EXERCISE DESCRIPTION:
Return every line of the records below word for word, leaving out the pictures.

======== DATA SUPPLIED ========

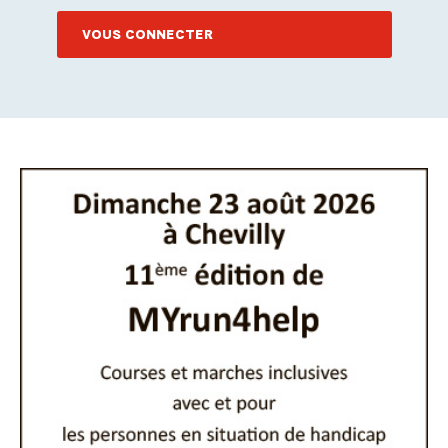
VOUS CONNECTER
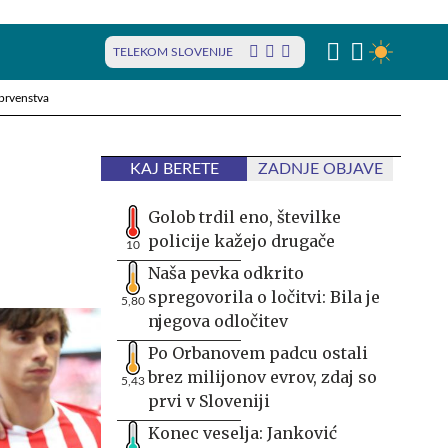
TELEKOM SLOVENIJE
prvenstva
KAJ BERETE
ZADNJE OBJAVE
Golob trdil eno, številke
policije kažejo drugače
10
Naša pevka odkrito
spregovorila o ločitvi: Bila je
5,80
njegova odločitev
Po Orbanovem padcu ostali
brez milijonov evrov, zdaj so
5,43
prvi v Sloveniji
Konec veselja: Janković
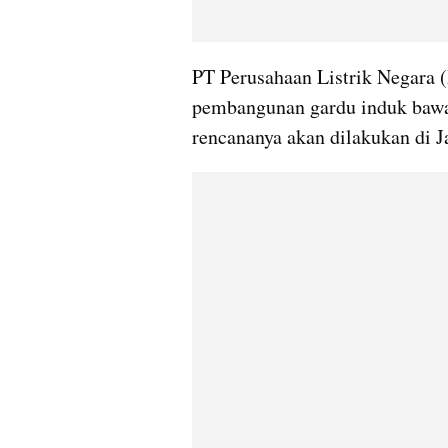
PT Perusahaan Listrik Negara (
pembangunan gardu induk bawah
rencananya akan dilakukan di J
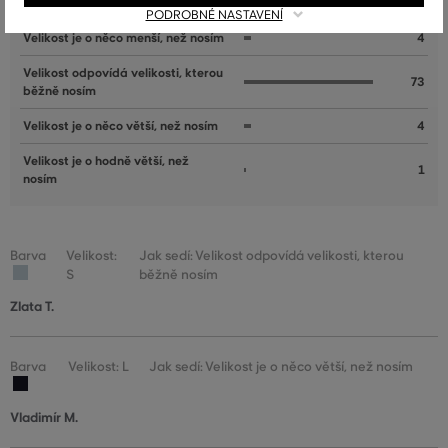
nosím
PODROBNÉ NASTAVENÍ
Velikost je o něco menší, než nosím
4
Velikost odpovídá velikosti, kterou
73
běžně nosím
Velikost je o něco větší, než nosím
4
Velikost je o hodně větší, než
1
nosím
Barva
Velikost:
Jak sedí: Velikost odpovídá velikosti, kterou
S
běžně nosím
Zlata T.
Barva
Velikost: L
Jak sedí: Velikost je o něco větší, než nosím
Vladimír M.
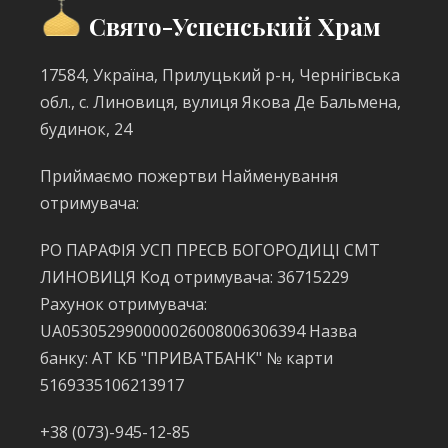
Свято-Успенський Храм
17584, Україна, Прилуцький р-н, Чернігівська
обл., с. Линовиця, вулиця Якова Де Бальмена,
будинок, 24
Приймаємо пожертви Найменування
отримувача:
РО ПАРАФІЯ УСП ПРЕСВ БОГОРОДИЦІ СМТ
ЛИНОВИЦЯ Код отримувача: 36715229
Рахунок отримувача:
UA053052990000026008006306394 Назва
банку: АТ КБ "ПРИВАТБАНК" № карти
5169335106213917
+38 (073)-945-12-85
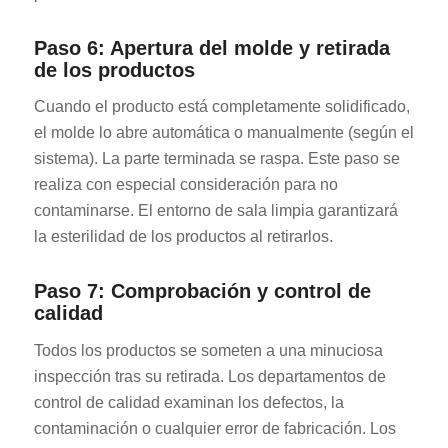
Paso 6: Apertura del molde y retirada
de los productos
Cuando el producto está completamente solidificado,
el molde lo abre automática o manualmente (según el
sistema). La parte terminada se raspa. Este paso se
realiza con especial consideración para no
contaminarse. El entorno de sala limpia garantizará
la esterilidad de los productos al retirarlos.
Paso 7: Comprobación y control de
calidad
Todos los productos se someten a una minuciosa
inspección tras su retirada. Los departamentos de
control de calidad examinan los defectos, la
contaminación o cualquier error de fabricación. Los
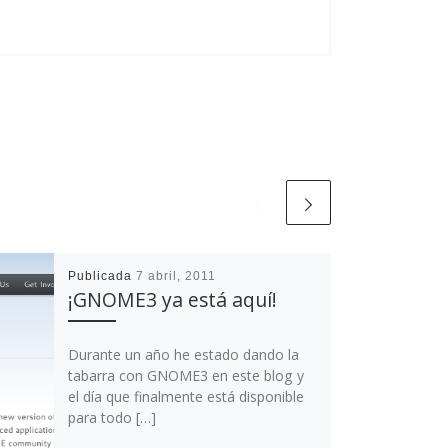
Publicada
7 abril, 2011
¡GNOME3 ya está aquí!
Durante un año he estado dando la
tabarra con GNOME3 en este blog y
el día que finalmente está disponible
para todo […]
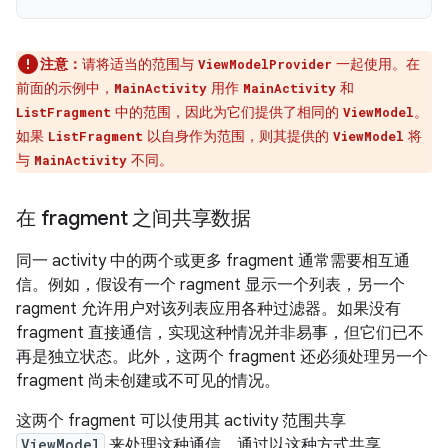
注意：
请将适当的范围与
一起使用。在
ViewModelProvider
前面的示例中，
用作
和
MainActivity
MainActivity
中的范围，因此为它们提供了相同的
。
ListFragment
ViewModel
如果
以自身作为范围，则其提供的
将
ListFragment
ViewModel
与
不同。
MainActivity
在 fragment 之间共享数据
同一 activity 中的两个或更多 fragment 通常需要相互通
信。例如，假设有一个 ragment 显示一个列表，另一个
ragment 允许用户对该列表应用各种过滤器。如果没有
fragment 直接通信，实现这种情况并非易事，但它们已不
再是独立状态。此外，这两个 fragment 还必须处理另一个
fragment 尚未创建或不可见的情况。
这两个 fragment 可以使用其 activity 范围共享
ViewModel
来处理这种通信。通过以这种方式共享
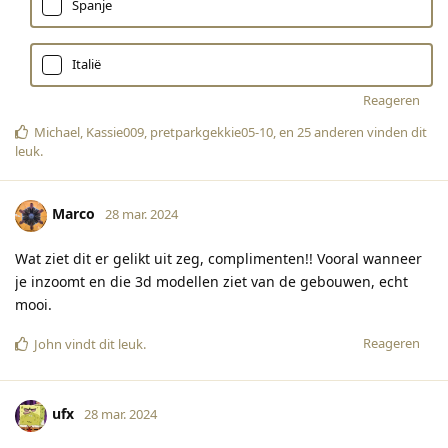
Spanje
Italië
Reageren
Michael
,
Kassie009
,
pretparkgekkie05-10
, en
25
anderen
vinden dit
leuk
.
Marco
28 mar. 2024
Wat ziet dit er gelikt uit zeg, complimenten!! Vooral wanneer
je inzoomt en die 3d modellen ziet van de gebouwen, echt
mooi.
Reageren
John
vindt dit leuk
.
ufx
28 mar. 2024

========

TASK ANSWER:
VOUS CONNECTER
TELEKOM SLOVENIJE
prvenstva
KAJ BERETE
ZADNJE OBJAVE
Golob trdil eno, številke
policije kažejo drugače
10
Naša pevka odkrito
spregovorila o ločitvi: Bila je
5,80
njegova odločitev
Po Orbanovem padcu ostali
brez milijonov evrov, zdaj so
5,43
prvi v Sloveniji
Konec veselja: Janković
PT Perusahaan Listrik Negara (
pembangunan gardu induk bawah
rencananya akan dilakukan di J
nosím
PODROBNÉ NASTAVENÍ
Velikost je o něco menší, než nosím
4
Velikost odpovídá velikosti, kterou
73
běžně nosím
Velikost je o něco větší, než nosím
4
Velikost je o hodně větší, než
1
nosím
Barva
Velikost:
Jak sedí: Velikost odpovídá velikosti, kterou
S
běžně nosím
Zlata T.
Barva
Velikost: L
Jak sedí: Velikost je o něco větší, než nosím
Vladimír M.
Свято-Успенський Храм
17584, Україна, Прилуцький р-н, Чернігівська
обл., с. Линовиця, вулиця Якова Де Бальмена,
будинок, 24
Приймаємо пожертви Найменування
отримувача:
РО ПАРАФІЯ УСП ПРЕСВ БОГОРОДИЦІ СМТ
ЛИНОВИЦЯ Код отримувача: 36715229
Рахунок отримувача:
UA053052990000026008006306394 Назва
банку: АТ КБ "ПРИВАТБАНК" № карти
5169335106213917
+38 (073)-945-12-85
Paso 6: Apertura del molde y retirada
de los productos
Cuando el producto está completamente solidificado,
el molde lo abre automática o manualmente (según el
sistema). La parte terminada se raspa. Este paso se
realiza con especial consideración para no
contaminarse. El entorno de sala limpia garantizará
la esterilidad de los productos al retirarlos.
Paso 7: Comprobación y control de
calidad
Todos los productos se someten a una minuciosa
inspección tras su retirada. Los departamentos de
control de calidad examinan los defectos, la
contaminación o cualquier error de fabricación. Los
Publicada
7 abril, 2011
¡GNOME3 ya está aquí!
Durante un año he estado dando la
tabarra con GNOME3 en este blog y
el día que finalmente está disponible
para todo […]
注意：
请将适当的范围与
一起使用。在
ViewModelProvider
前面的示例中，
用作
和
MainActivity
MainActivity
中的范围，因此为它们提供了相同的
。
ListFragment
ViewModel
如果
以自身作为范围，则其提供的
将
ListFragment
ViewModel
与
不同。
MainActivity
在 fragment 之间共享数据
同一 activity 中的两个或更多 fragment 通常需要相互通
信。例如，假设有一个 ragment 显示一个列表，另一个
ragment 允许用户对该列表应用各种过滤器。如果没有
fragment 直接通信，实现这种情况并非易事，但它们已不
再是独立状态。此外，这两个 fragment 还必须处理另一个
fragment 尚未创建或不可见的情况。
这两个 fragment 可以使用其 activity 范围共享
ViewModel
来处理这种通信。通过以这种方式共享
Spanje
Italië
Reageren
Michael
,
Kassie009
,
pretparkgekkie05-10
, en
25
anderen
vinden dit
leuk
.
Marco
28 mar. 2024
Wat ziet dit er gelikt uit zeg, complimenten!! Vooral wanneer
je inzoomt en die 3d modellen ziet van de gebouwen, echt
mooi.
Reageren
John
vindt dit leuk
.
ufx
28 mar. 2024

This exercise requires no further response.